--- Source records Enclosed Below ---

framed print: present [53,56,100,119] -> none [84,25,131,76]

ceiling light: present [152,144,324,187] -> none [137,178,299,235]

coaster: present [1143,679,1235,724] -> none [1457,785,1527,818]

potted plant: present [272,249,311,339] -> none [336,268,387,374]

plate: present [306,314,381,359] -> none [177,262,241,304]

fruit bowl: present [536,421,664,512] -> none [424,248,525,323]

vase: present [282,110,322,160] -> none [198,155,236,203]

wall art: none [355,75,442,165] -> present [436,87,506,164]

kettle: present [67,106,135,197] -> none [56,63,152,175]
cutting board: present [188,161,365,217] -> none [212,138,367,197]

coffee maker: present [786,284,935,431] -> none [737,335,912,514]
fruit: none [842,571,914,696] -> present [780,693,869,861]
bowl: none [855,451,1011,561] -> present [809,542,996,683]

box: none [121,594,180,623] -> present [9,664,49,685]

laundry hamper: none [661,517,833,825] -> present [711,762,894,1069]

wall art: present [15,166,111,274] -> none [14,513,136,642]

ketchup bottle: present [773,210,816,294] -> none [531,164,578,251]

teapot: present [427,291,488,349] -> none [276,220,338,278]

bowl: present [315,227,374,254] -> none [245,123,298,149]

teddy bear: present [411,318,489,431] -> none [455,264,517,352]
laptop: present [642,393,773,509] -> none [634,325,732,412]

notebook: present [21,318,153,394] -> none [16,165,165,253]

--- End of Enclosed Source records ---

**Directions for this task**. A word-for-word restatement of every record above is expected.

**Solution for this task**.
framed print: present [53,56,100,119] -> none [84,25,131,76]

ceiling light: present [152,144,324,187] -> none [137,178,299,235]

coaster: present [1143,679,1235,724] -> none [1457,785,1527,818]

potted plant: present [272,249,311,339] -> none [336,268,387,374]

plate: present [306,314,381,359] -> none [177,262,241,304]

fruit bowl: present [536,421,664,512] -> none [424,248,525,323]

vase: present [282,110,322,160] -> none [198,155,236,203]

wall art: none [355,75,442,165] -> present [436,87,506,164]

kettle: present [67,106,135,197] -> none [56,63,152,175]
cutting board: present [188,161,365,217] -> none [212,138,367,197]

coffee maker: present [786,284,935,431] -> none [737,335,912,514]
fruit: none [842,571,914,696] -> present [780,693,869,861]
bowl: none [855,451,1011,561] -> present [809,542,996,683]

box: none [121,594,180,623] -> present [9,664,49,685]

laundry hamper: none [661,517,833,825] -> present [711,762,894,1069]

wall art: present [15,166,111,274] -> none [14,513,136,642]

ketchup bottle: present [773,210,816,294] -> none [531,164,578,251]

teapot: present [427,291,488,349] -> none [276,220,338,278]

bowl: present [315,227,374,254] -> none [245,123,298,149]

teddy bear: present [411,318,489,431] -> none [455,264,517,352]
laptop: present [642,393,773,509] -> none [634,325,732,412]

notebook: present [21,318,153,394] -> none [16,165,165,253]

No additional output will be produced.